The middle sections of Cayton’s book deals with the destructive emotions – he also calls them “disturbing emotions.”  Attachment, aversion, and ignorance are covered rather well.  I particularly like his work up of “ignorance” which causes all kinds of… well… confusion when we try to understand it.  Confusion, doubt, fogginess, uncertainty, illogical thinking, blind faith, forgetfulness, and absence of introspection are some of the ways we manifest ignorance.  In fact, this little list helped me track my reactions to the caterwauling when Volvo and Sprout were duking it out over something or the other.  I had no idea if leaving this up to animal nature was the right thing to do.  I think at some level my contemplation and intention in letting them sort it out was based on the eternal koan: does a cat had Buddha nature?  I was hoping they did because animal nature was not proving tolerable.

In the section on blame versus accountability, Cayton makes some clear points about the difference between the two concepts and the litmus test of that difference.  Blame leads to unskillful action; accountability leads to skillful ones.  In my rather simple terms, blame says “everything conspired so I couldn’t do better.”  Accountability says, “I can do better.  Period.”

I watched the two cats leap to the windowsill together and held my breath.  They sat there for a long time enjoying the breeze and the swooping starlings.  Sprout turned to Volvo and she made it clear that whatever he was telegraphing was not on.  No howls, snarls, or shrieks.  Just a clawless paw suspended in the space between them.

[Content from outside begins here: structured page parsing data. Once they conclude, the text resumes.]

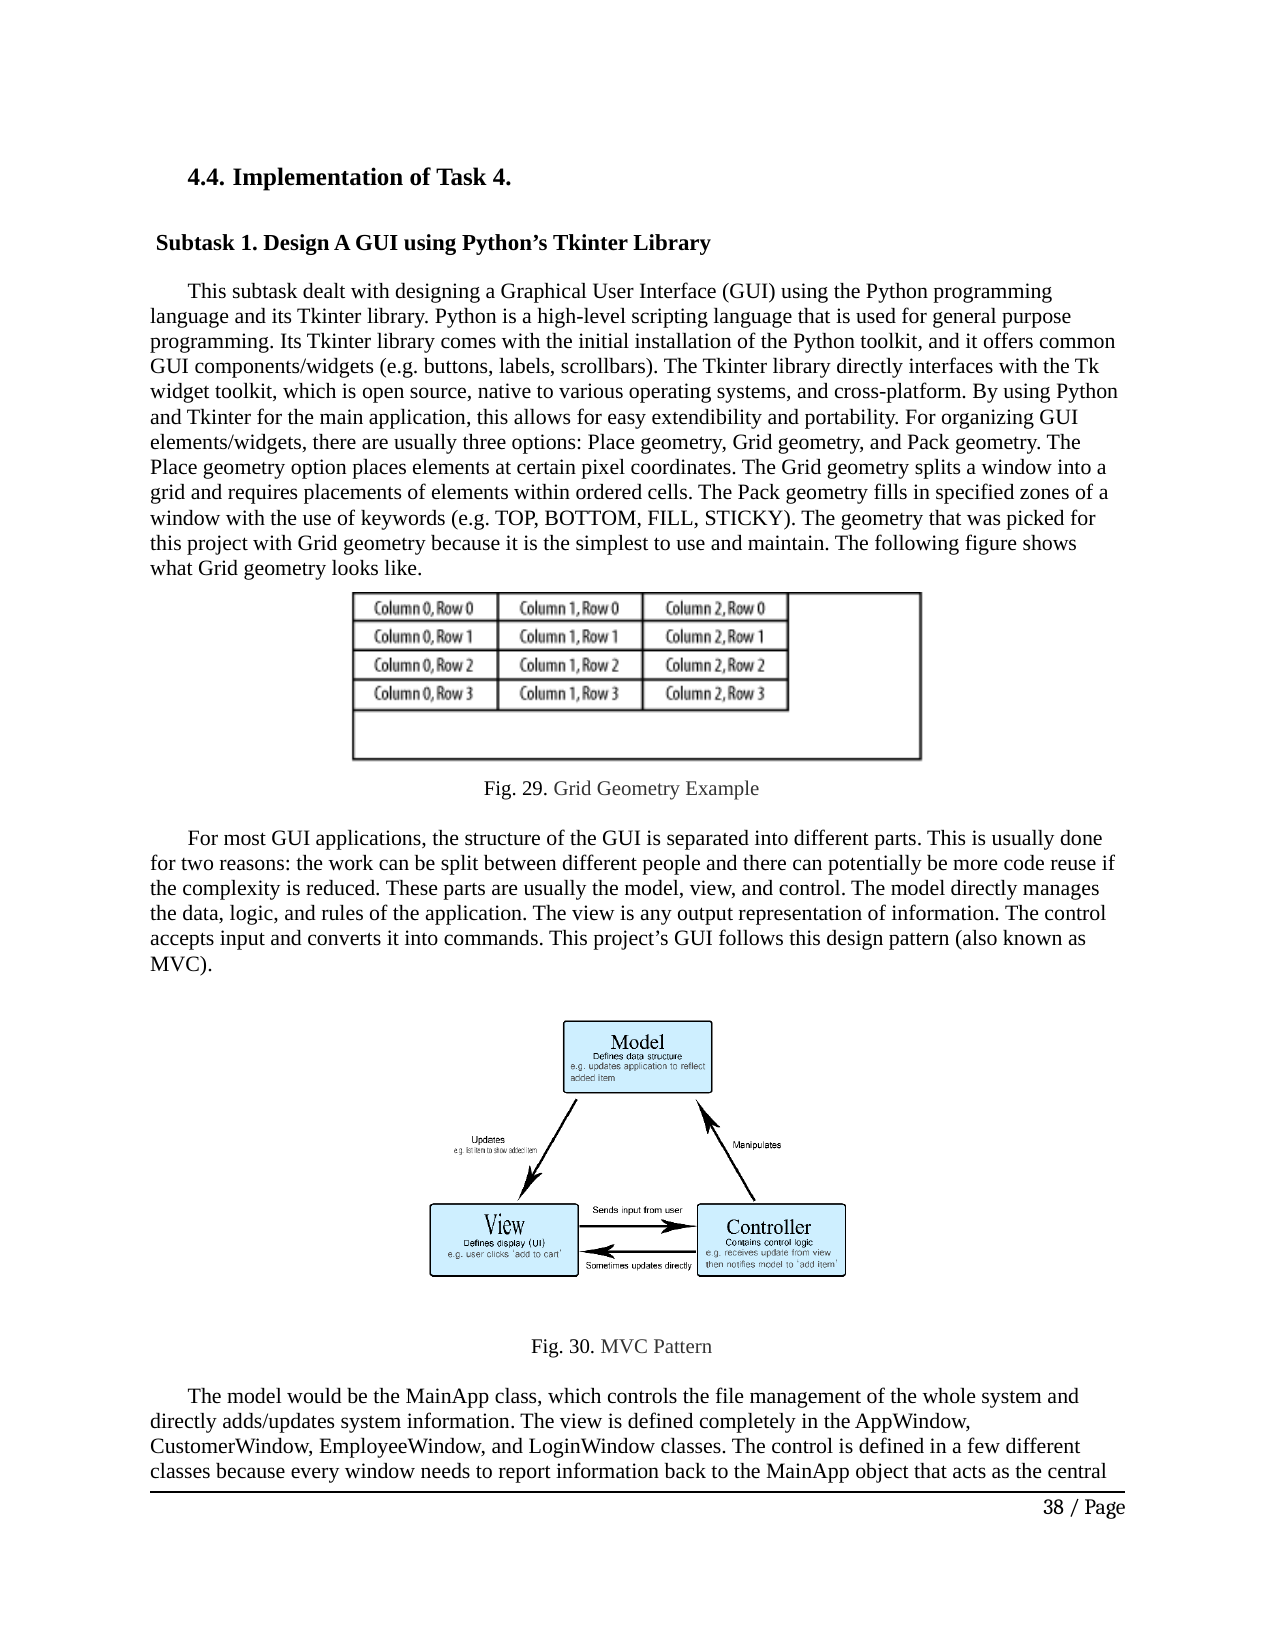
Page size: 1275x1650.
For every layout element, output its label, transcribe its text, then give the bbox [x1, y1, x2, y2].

picture [351, 592, 924, 763]
text Grid Geometry Example [150, 776, 1125, 799]
picture [415, 988, 860, 1322]
text MVC Pattern [150, 1334, 1125, 1358]
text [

“You can do better.  Period.”

it ain’t so; you can count on it

We’re continuing with The Misleading Mind by Karuna Cayton.  I’m trying to find the connection between Step Two: Set up your laboratory and a rationale for the practice as he’s teaching it.  I know you know.  You know I know.  I know that you know I know and vice versa.  But in a book that sets out to deal with the Trickster Mind, I really want Cayton to assume I don’t know!  But I’m going to trust his process and practice anyway hoping it leads to that pot of gold.

Reading the instructions for setting up the laboratory, I have a strong sense of Cayton’s corporate coaching persona coming through.  The language is very “go-get-’em” and the “ABC” breathing practice floats out there without much of an intention to anchor it.  I can infer the intention because I know from other experience that the practice holds promise; but it takes me away from my intention to hold a Beginner’s Mind.

The issue of “what is mind?” seems to be what he gets to in the third chapter.  How do I clarify my experience so that I can understand reality is what I create?  So, in the ABC, A is for anatomy; bring awareness to the areas of tension in the body.  B is for breathing; anchor yourself in the breath.  C is for counting (really); count the in- and out-breaths.  I can’t resist so let me infer that the sequence is to calm and steady internal turmoil.  In psychological circles, it’s a variant of progressive muscle relaxation blended with breathing to calm symptoms of anxiety.  Not a bad thing but a link to how this prepares “the laboratory” (presumably of body-mind) would have been helpful.

Enough about the book.  More about me practicing with the book.  Cayton explains that “disturbing emotions” have the power to “hypnotize us…so they become ‘reality’.”  This nugget is worth getting to and a powerhouse of energy is conferred when I work with it.  It also reminds me of Tara Brach’s use of the term “trance” in describing our habitual energies and auto-pilot.  I call it getting on trains that take us away from our experience in the moment; we believe escaping on the train as the reality because we think it’s safer or that we’re actually acting on the distress.

Later in the chapter, Cayton points out that our mind is very much like a video camera and TV screen running simultaneously.  Our sense organs (I’m interpolating) record the impingement of sensations which leaves a mental imprint.  And, at the same time, we’re layering our interpretation of the experience on that imprint.  Instantly, the process of logging the experience becomes laden with our bias, our preferences.  We create the world as we are.

And it ain’t so.  We can absolutely count on that.